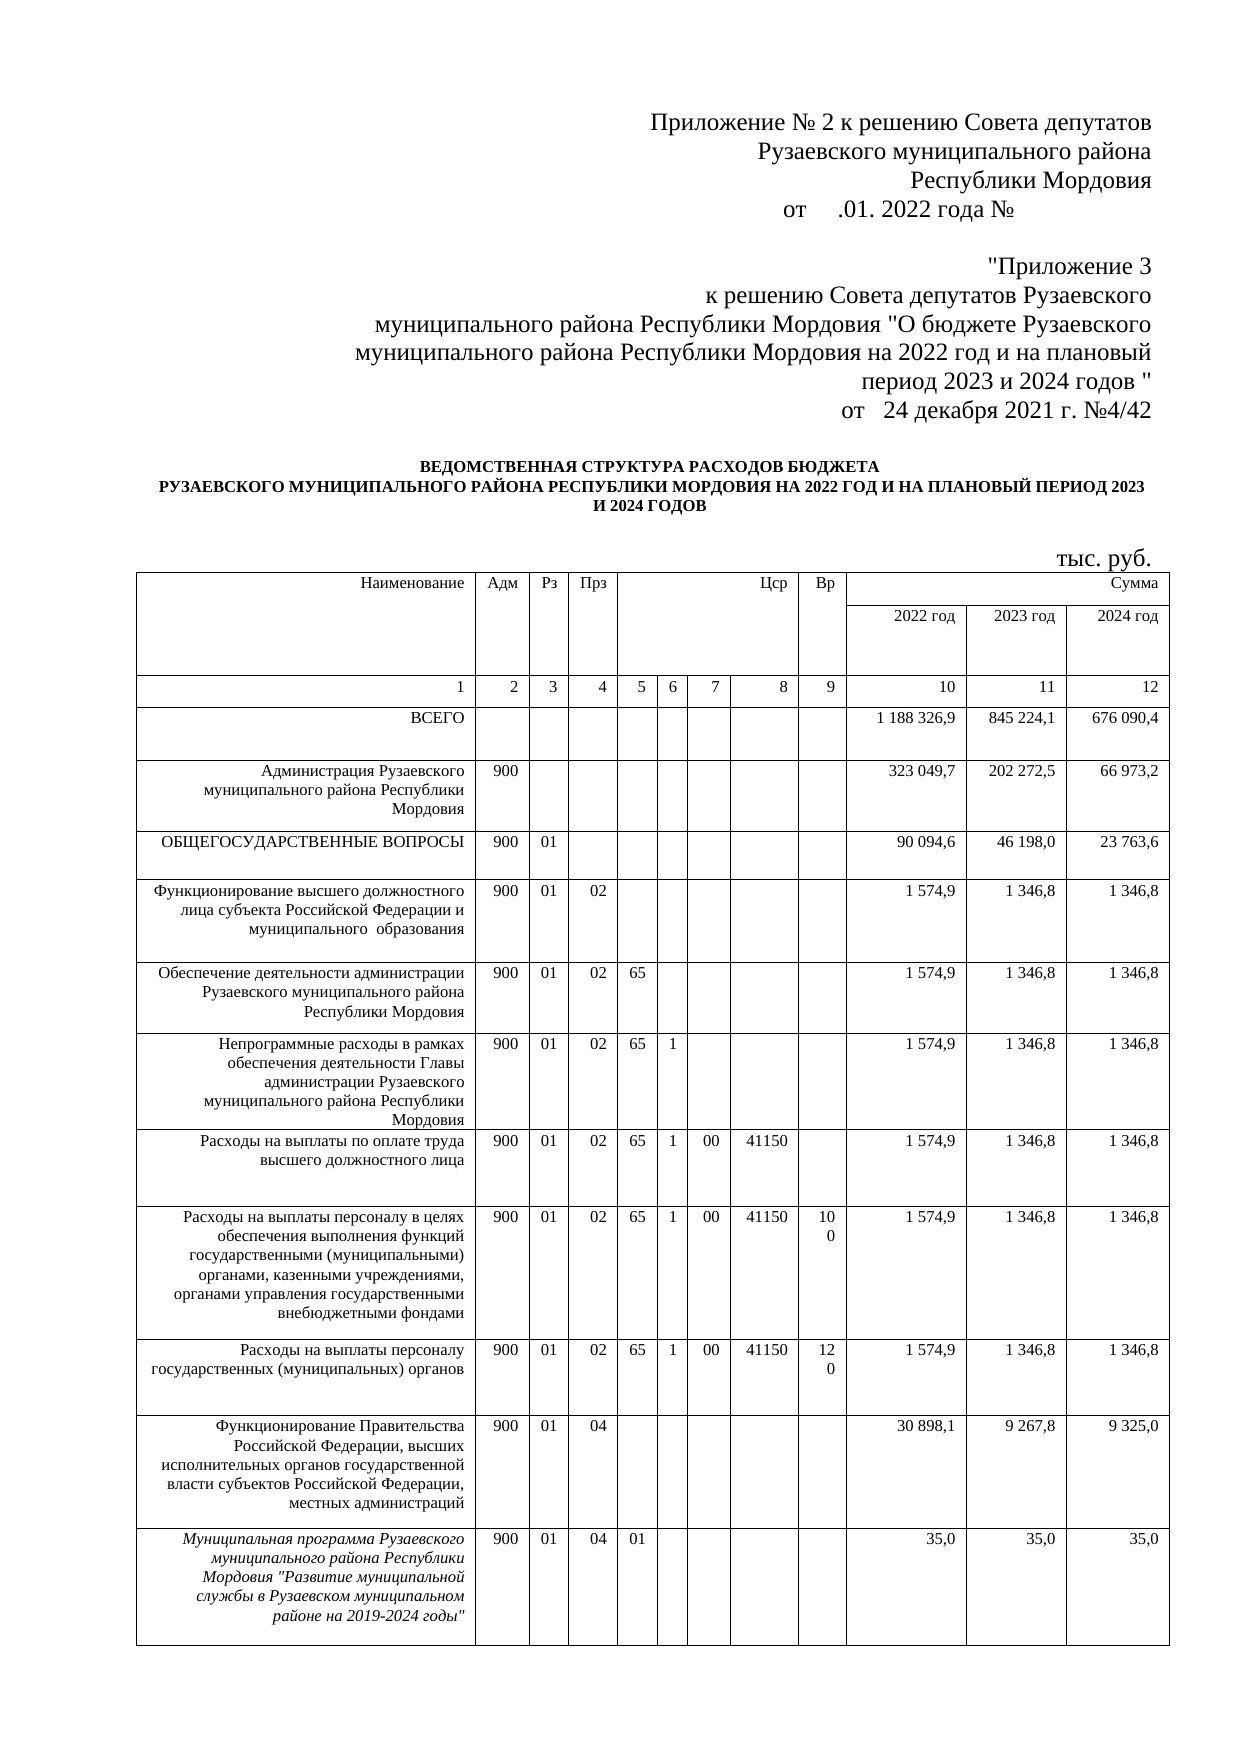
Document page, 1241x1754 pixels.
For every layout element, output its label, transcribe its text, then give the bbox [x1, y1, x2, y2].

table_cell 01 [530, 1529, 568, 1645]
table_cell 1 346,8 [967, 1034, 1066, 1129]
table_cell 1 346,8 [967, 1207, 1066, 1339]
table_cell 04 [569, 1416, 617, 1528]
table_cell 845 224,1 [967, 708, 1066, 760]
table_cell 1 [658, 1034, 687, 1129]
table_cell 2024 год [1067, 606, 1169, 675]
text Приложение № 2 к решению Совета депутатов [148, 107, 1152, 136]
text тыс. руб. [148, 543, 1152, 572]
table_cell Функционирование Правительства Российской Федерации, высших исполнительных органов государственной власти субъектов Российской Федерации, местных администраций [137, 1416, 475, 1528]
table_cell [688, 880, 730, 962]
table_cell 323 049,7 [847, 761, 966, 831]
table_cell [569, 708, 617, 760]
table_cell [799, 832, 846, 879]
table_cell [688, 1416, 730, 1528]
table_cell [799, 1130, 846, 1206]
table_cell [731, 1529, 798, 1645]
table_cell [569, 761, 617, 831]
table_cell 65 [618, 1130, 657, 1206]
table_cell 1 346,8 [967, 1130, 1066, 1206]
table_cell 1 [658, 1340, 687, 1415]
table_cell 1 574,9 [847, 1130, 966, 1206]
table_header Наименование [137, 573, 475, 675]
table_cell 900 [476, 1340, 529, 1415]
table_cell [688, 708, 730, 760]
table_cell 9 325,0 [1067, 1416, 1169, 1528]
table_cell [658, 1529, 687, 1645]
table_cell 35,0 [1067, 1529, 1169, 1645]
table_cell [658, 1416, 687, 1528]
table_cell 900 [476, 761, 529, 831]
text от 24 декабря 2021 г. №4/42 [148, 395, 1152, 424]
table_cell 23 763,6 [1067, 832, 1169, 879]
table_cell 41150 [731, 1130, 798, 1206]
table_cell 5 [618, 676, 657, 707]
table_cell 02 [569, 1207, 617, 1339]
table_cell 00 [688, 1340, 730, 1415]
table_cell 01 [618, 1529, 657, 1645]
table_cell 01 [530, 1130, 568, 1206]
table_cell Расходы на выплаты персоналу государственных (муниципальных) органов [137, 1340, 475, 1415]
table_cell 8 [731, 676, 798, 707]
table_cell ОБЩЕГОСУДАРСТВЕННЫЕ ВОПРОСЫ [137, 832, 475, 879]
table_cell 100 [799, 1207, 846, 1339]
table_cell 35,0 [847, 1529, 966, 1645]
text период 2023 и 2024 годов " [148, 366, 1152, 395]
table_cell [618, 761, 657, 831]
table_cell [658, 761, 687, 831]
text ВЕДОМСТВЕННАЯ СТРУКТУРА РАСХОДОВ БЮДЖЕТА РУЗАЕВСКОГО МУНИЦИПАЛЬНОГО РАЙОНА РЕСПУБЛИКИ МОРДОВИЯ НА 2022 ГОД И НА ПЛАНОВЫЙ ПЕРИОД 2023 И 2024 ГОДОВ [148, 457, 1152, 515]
....
▶ _Required action_:
Would it be possible to print the records above verbatim, pictures omitted?

▶ _Problem solution_:
Document page, 1241x1754 pixels.
For every layout element, output its label, transcribe its text, then give the bbox [x1, y1, x2, y2].

table_cell 01 [530, 1529, 568, 1645]
table_cell 1 346,8 [967, 1034, 1066, 1129]
table_cell 1 346,8 [967, 1207, 1066, 1339]
table_cell 04 [569, 1416, 617, 1528]
table_cell 845 224,1 [967, 708, 1066, 760]
table_cell 1 [658, 1034, 687, 1129]
table_cell 2024 год [1067, 606, 1169, 675]
text Приложение № 2 к решению Совета депутатов [148, 107, 1152, 136]
text тыс. руб. [148, 543, 1152, 572]
table_cell Функционирование Правительства Российской Федерации, высших исполнительных органов государственной власти субъектов Российской Федерации, местных администраций [137, 1416, 475, 1528]
table_cell [688, 880, 730, 962]
table_cell 323 049,7 [847, 761, 966, 831]
table_cell [569, 708, 617, 760]
table_cell [799, 832, 846, 879]
table_cell [688, 1416, 730, 1528]
table_cell [799, 1130, 846, 1206]
table_cell [731, 1529, 798, 1645]
table_cell [569, 761, 617, 831]
table_cell 65 [618, 1130, 657, 1206]
table_cell 1 346,8 [967, 1130, 1066, 1206]
table_cell 1 [658, 1340, 687, 1415]
table_cell 1 574,9 [847, 1130, 966, 1206]
table_header Наименование [137, 573, 475, 675]
table_cell 900 [476, 1340, 529, 1415]
table_cell [688, 708, 730, 760]
table_cell 9 325,0 [1067, 1416, 1169, 1528]
table_cell [658, 1529, 687, 1645]
table_cell 35,0 [1067, 1529, 1169, 1645]
table_cell [658, 1416, 687, 1528]
table_cell 900 [476, 761, 529, 831]
text от 24 декабря 2021 г. №4/42 [148, 395, 1152, 424]
table_cell 23 763,6 [1067, 832, 1169, 879]
table_cell 41150 [731, 1130, 798, 1206]
table_cell 5 [618, 676, 657, 707]
table_cell 02 [569, 1207, 617, 1339]
table_cell 00 [688, 1340, 730, 1415]
table_cell 01 [618, 1529, 657, 1645]
table_cell 01 [530, 1130, 568, 1206]
table_cell Расходы на выплаты персоналу государственных (муниципальных) органов [137, 1340, 475, 1415]
table_cell 8 [731, 676, 798, 707]
table_cell ОБЩЕГОСУДАРСТВЕННЫЕ ВОПРОСЫ [137, 832, 475, 879]
table_cell 100 [799, 1207, 846, 1339]
table_cell 35,0 [847, 1529, 966, 1645]
text период 2023 и 2024 годов " [148, 366, 1152, 395]
table_cell [618, 761, 657, 831]
table_cell [658, 761, 687, 831]
text ВЕДОМСТВЕННАЯ СТРУКТУРА РАСХОДОВ БЮДЖЕТА РУЗАЕВСКОГО МУНИЦИПАЛЬНОГО РАЙОНА РЕСПУБЛИКИ МОРДОВИЯ НА 2022 ГОД И НА ПЛАНОВЫЙ ПЕРИОД 2023 И 2024 ГОДОВ [148, 457, 1152, 515]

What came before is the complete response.